The recent NATO summit in Wales has variously been described as a meaningful statement of intent or as a lot of hot air. Regardless, the Wales Summit Declaration of 5 September 2014 clearly shows that NATO and the EU are closer than ever, and suggests that the US is now pushing for more EU integration. In combination with Russia’s involvement in Ukraine, it is a gift to the European Commission.
The Declaration near the start highlighted NATO’s Article 5, which is replicated by the Treaty of Lisbon’s Article 42. Similarities with the EU don’t end there: as noted here in ‘The European Journal’ before, most NATO missions end with an EU-led force taking over; and support from NATO for further EU integration was made explicit.
Points 14, 19, 27, 40, 67, 70, and 102-106 all strongly urge deeper integration between European states and strengthening of the Western-led international architecture.
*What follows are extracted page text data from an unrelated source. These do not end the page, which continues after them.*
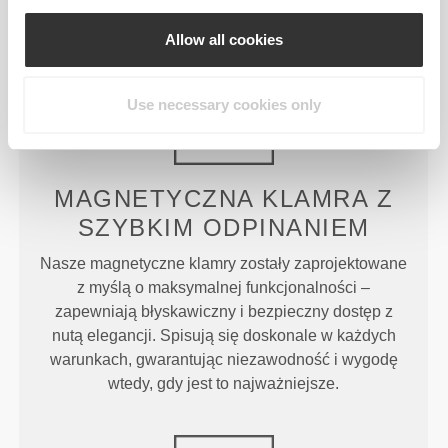
Allow all cookies
Use necessary cookies only
MAGNETYCZNA KLAMRA Z
SZYBKIM ODPINANIEM
Nasze magnetyczne klamry zostały zaprojektowane
z myślą o maksymalnej funkcjonalności –
zapewniają błyskawiczny i bezpieczny dostęp z
nutą elegancji. Spisują się doskonale w każdych
warunkach, gwarantując niezawodność i wygodę
wtedy, gdy jest to najważniejsze.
Point 14 states that NATO and EU defence is complementary, urging the EU to build defence capabilities; point 19 supports the EU’s sanctions against Russia; while point 27 lends support to the EU’s Common Security and Defence Policy mission to assist Ukraine in reforming its police forces and enhance the rule of law.
Points 40 and 46 praise the “EU-facilitated” Belgrade-Pristina dialogue, while point 67 calls for NATO to integrate forces in the style of the EU. The European Defence Agency already coordinates defence purchases in Europe, and NATO is to follow suit with the Framework Nations Concept. This is similar to the Treaty of Lisbon’s ‘Enhanced Cooperation’, among other things. Germany is one of the leaders in rolling this out, and it can be safely assumed that all purchases will be made after consultation with the EU Commission.
It is unthinkable that the US would compromise its sovereignty and purchase equipment to enhance NATO capabilities if the equipment would not add anything to the US as a nation on its own. America is benefitting tremendously from urging greater cooperation within Europe and NATO. Individual states will lose all-round capabilities, depending more and more on each other; meaning that the US will entrench its superiority and gain access to the Galileo satellite system in addition to its own GPS system, acquiring even greater capabilities. Unless Brussels can actually become a super-state and exert authority over Europe’s varied peoples, Europe is embedding Washington’s leadership.
Point 70 states “…our (NATO’s) Smart Defence and the EU’s Pooling and Sharing initiatives are complementary and mutually reinforcing…”, and point 102 spells it out most clearly: “The European Union (EU) remains a unique and essential partner for NATO. The two organisations share common values and strategic interests….we will continue to work side-by-side…and promote complementarity of the two organisations….”
Point 103 states clearly that stronger EU defence leads to a stronger NATO, not the other way round; while point 106 gives Anders Fogh Rasmussen permission to spend his days angling for the top EU job he really wants.
For Moscow, the Declaration is both provocative and a gift. As argued here in ‘The European Journal’ before, Russia uses NATO as an external threat to help domestic harmony, and the promise to locate forces to Eastern Europe and in point 54 to resurrect missile defence is a gift to Moscow’s spin doctors. But it is point 29 that will have a deeper impact: promotion of greater interoperability between Ukrainian military forces and NATO. This effectively states that Russia is to lose Ukraine as an arms market, and will cost Moscow dear.
In response, Russia has beefed up its involvement with the Shanghai Cooperation Organisation, the eastern NATO, and one of the various models Moscow is promoting to challenge US dominance of the international system. Large military exercises took place at the end of August 2014, and with the signing of the $400 billion gas deal with China, the West’s success in driving Russia to China and away from reform is complete.
There were moments to smile in the document as well. As point 18 called for Russia’s compliance with international law, the spying scandal – in which Germany and the US were found to be covertly reading each other’s mail – is supposed to be forgotten; as is, when reading the points concerning themselves with the Middle East’s instability, the West’s role in destroying the stability of, while unleashing full-scale Islamic extremism in, Iraq, Syria and Libya, as well as the failure to eradicate the Taliban in Afghanistan.
NATO seems to have become beholden to outside interests, be they American or from the European Union. The Russian crisis may appear to have resurrected the alliance, but the reality is that the Wales Declaration is another step towards the EU’s desired goal of replacing NATO with itself.